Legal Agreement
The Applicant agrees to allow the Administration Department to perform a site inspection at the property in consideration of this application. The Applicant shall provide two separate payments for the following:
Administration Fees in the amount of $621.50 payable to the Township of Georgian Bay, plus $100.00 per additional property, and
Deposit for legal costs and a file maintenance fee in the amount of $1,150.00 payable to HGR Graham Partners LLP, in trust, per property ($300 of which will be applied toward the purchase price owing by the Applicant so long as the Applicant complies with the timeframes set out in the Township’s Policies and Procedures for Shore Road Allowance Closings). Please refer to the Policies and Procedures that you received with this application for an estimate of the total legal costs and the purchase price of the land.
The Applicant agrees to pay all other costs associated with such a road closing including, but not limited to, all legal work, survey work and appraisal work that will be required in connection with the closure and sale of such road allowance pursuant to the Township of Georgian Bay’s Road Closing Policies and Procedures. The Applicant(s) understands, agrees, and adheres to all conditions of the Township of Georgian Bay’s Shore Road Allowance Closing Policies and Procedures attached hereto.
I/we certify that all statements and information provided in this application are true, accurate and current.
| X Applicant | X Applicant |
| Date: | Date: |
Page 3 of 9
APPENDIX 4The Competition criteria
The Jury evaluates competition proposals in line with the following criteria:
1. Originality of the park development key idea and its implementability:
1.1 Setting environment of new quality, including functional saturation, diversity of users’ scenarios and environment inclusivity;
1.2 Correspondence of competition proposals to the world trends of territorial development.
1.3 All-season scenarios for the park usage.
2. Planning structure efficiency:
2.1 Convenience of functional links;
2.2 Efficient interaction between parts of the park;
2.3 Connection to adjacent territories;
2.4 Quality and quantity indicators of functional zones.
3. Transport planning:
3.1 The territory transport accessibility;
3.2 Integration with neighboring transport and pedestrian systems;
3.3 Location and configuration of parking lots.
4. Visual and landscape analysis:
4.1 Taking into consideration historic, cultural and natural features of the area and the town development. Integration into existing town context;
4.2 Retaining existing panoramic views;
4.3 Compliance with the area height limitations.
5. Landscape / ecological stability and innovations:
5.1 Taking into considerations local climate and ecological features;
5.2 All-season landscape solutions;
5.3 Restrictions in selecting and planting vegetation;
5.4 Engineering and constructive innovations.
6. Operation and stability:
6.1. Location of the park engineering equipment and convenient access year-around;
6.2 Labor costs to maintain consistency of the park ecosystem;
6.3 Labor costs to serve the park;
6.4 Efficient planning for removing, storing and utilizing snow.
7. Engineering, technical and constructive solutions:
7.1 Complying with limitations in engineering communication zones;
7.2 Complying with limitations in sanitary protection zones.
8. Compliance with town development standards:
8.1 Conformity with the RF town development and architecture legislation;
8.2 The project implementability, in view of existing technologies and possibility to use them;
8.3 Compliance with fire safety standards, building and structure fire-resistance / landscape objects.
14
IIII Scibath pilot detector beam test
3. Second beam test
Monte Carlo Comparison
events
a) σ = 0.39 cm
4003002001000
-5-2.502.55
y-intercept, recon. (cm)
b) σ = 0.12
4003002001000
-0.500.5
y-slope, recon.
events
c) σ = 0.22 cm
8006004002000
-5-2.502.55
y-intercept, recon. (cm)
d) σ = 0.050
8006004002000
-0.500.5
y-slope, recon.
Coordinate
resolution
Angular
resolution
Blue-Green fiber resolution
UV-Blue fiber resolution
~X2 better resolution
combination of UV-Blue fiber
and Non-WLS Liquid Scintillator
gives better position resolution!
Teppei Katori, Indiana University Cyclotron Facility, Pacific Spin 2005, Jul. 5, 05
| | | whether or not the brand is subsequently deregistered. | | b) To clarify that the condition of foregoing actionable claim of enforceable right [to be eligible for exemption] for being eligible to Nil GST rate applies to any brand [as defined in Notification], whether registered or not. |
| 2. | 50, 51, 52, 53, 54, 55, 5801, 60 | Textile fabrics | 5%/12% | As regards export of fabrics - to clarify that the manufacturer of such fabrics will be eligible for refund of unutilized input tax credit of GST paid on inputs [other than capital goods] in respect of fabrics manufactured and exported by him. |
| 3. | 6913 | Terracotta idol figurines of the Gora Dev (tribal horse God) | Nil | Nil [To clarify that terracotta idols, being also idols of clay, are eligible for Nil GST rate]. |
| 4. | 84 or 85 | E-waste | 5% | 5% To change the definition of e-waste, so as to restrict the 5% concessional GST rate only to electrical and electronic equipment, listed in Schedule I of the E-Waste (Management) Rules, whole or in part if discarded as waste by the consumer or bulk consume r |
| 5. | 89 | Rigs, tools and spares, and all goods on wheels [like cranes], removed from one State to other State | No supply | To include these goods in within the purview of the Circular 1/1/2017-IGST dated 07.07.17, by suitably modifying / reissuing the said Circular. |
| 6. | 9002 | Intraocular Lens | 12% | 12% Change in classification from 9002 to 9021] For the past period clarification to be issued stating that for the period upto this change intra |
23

■ **Your instructions**:
Set down, exactly as they appear, the lines above from the first one to the line that holds "Deposit for legal", both included, please, and no others.

■ **Result**:
Legal Agreement
The Applicant agrees to allow the Administration Department to perform a site inspection at the property in consideration of this application. The Applicant shall provide two separate payments for the following:
Administration Fees in the amount of $621.50 payable to the Township of Georgian Bay, plus $100.00 per additional property, and
Deposit for legal costs and a file maintenance fee in the amount of $1,150.00 payable to HGR Graham Partners LLP, in trust, per property ($300 of which will be applied toward the purchase price owing by the Applicant so long as the Applicant complies with the timeframes set out in the Township’s Policies and Procedures for Shore Road Allowance Closings). Please refer to the Policies and Procedures that you received with this application for an estimate of the total legal costs and the purchase price of the land.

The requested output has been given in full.